◆ Documento de origen ◆

Pasó el Domingo de Resurrección y en él se celebraron varios festejos taurinos en plazas de primera. Sin duda, el festejo con más tradición y abolengo es el que abre la Real Maestranza de Sevilla. Una fecha señalada en el calendario taurino sevillano y, por añadidura, en la temporada nacional.
Para esa corrida seleccionan una ganadería del gusto de las figuras que acartelan para dar realce al día. Es decir, pretenden que sea lo más de lo más, un éxito seguro. Juntar a toros y toreros que además de atraer al público, supongan esos éxitos que hoy en día se cotizan como si fueran la resurrección de la Tauromaquia. Pero llega después la realidad y nos deja distintas conclusiones.
Se busca la clase en los toros como si fuera la panacea de la moderna tauromaquia, esa clase que convierte al toro en el máximo colaborador con la estética de los espadas más encopetados, a eso le llaman clase. Una clase que se cacarea como si fuera la máxima virtud que ha de tener un toro, y como se desea con tanto afán, los ganaderos tienden a buscarla.
La encuentran sí, pero eso ha de ser a costa de perder algo por el camino y eso que se pierde suele ser la casta. Tan dulce se pretende que sea la clase que el toro pierde señas de identidad, esas que siempre le diferenciaron del amigo que te ‘hace un toro’ en un entrenamiento o en el toreo de salón. Se desnuda la emoción y el toro produce sopor y aburrimiento, llegando como ha pasado en esta ocasión a perder su interés a continuar colaborando con los toreros por rajarse o faltarles las fuerzas.
La tarde se despeñaba no por la falta de clase, más bien por la falta de casta y fuerzas. Pero llegó el quinto y tenía de esa clase suficiente como para que Manzanares pudiera darse la ración de estética que precisa para convencer, o conformar, a cuantos han ido expresamente a ver eso. ¡Por fin uno con clase! se dijeron los que esperaban el acontecimiento.
Un toro parecía salvar el deseo coincidente de tantos espectadores en la plaza y otros cuantos a través de las imágenes de la televisión. Faltaba el sexto y con un poco de suerte podía repetirse el hecho deseado.
Pero no, el que salió era tan descastado como todos sus hermanos y encima no tenía clase alguna, y además siendo feo para los que los quieren bonitos.
Conclusión: Los toros tienen que tener clase y ser bonitos si queremos, o quieren, que la fiesta esté en el máximo nivel. Exigir casta, bravura, poder, suerte de varas… es propio de talibanes, resentidos o de aquellos reventadores que acuden enfadados a las plazas.
Y en ese último, que correspondía a Roca Rey, apareció no la clase del torero, que de momento no ostenta, pero si la casta del peruano y con ella la capacidad de transmitir a todos, presentes y televidentes, que no solo había ido a la plaza por aquello de la clase y la estética, que presentaba otras armas que forman parte también de la tauromaquia, por lo menos en otra época. Ante el toro más feo y más alto, con más pitones, se dejó pasar los mismos no cerca, cerquísima, sin moverse, indicando que de paseo no había venido.
Valor que no siempre tiene premio, pero que nos deja una lección: Ya que los toros no usan la casta que no tienen, al menos para que aquello diga algo, ha de ser el torero el que la ponga. Si no es así, como sucedió cuando los astados no tuvieron la clase que piden las figuras, el toro y el torero aburren.
A lo peor, es esa la razón por la que Roca Rey ocupa la primera posición en esa liga de los privilegiados en la que juega. Le valen los de la clase irredenta y si no es así gana por la aplicación de su casta. Aplicación que todos esperan cuando se enfrente a los de Adolfo Martín el próximo mes en Madrid.

◆ Ejercicios a resolver ◆
1. Indica si cada afirmación coincide con la crónica de la corrida y cita las palabras exactas que lo deciden: (a) el sexto toro le correspondió a Roca Rey; (b) el quinto toro no tuvo clase; (c) Roca Rey se enfrentará el próximo mes a los toros de Adolfo Martín en Sevilla.
2. Enumera todo lo que, según la crónica de la corrida, es "propio de talibanes, resentidos o de aquellos reventadores" exigir.
Los registros no hacen falta para este ejercicio.

◆ Datos para examinar ◆
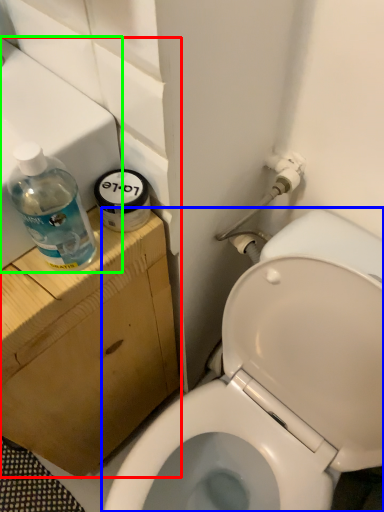
Question: Based on their relative distances, which object is farther from sink (highlighted by a red box)? Choose from toilet (highlighted by a blue box) and sink (highlighted by a green box).

Choices:
 (A) toilet
 (B) sink

Answer: (A)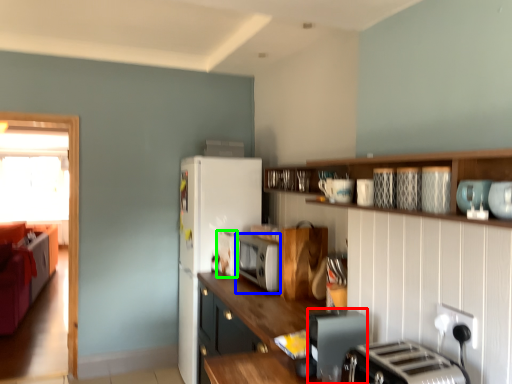
Question: Considering the real-world distances, which object is closest to appliance (highlighted by a red box)? appliance (highlighted by a blue box) or appliance (highlighted by a green box).

Choices:
 (A) appliance
 (B) appliance

Answer: (A)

◆ Respuestas del ejercicio ◆
1.
(a) Sí: "Y en ese último, que correspondía a Roca Rey".
(b) No: "Pero llegó el quinto y tenía de esa clase suficiente como para que Manzanares pudiera darse la ración de estética que precisa para convencer".
(c) No: "cuando se enfrente a los de Adolfo Martín el próximo mes en Madrid".

2. Casta, bravura, poder y suerte de varas.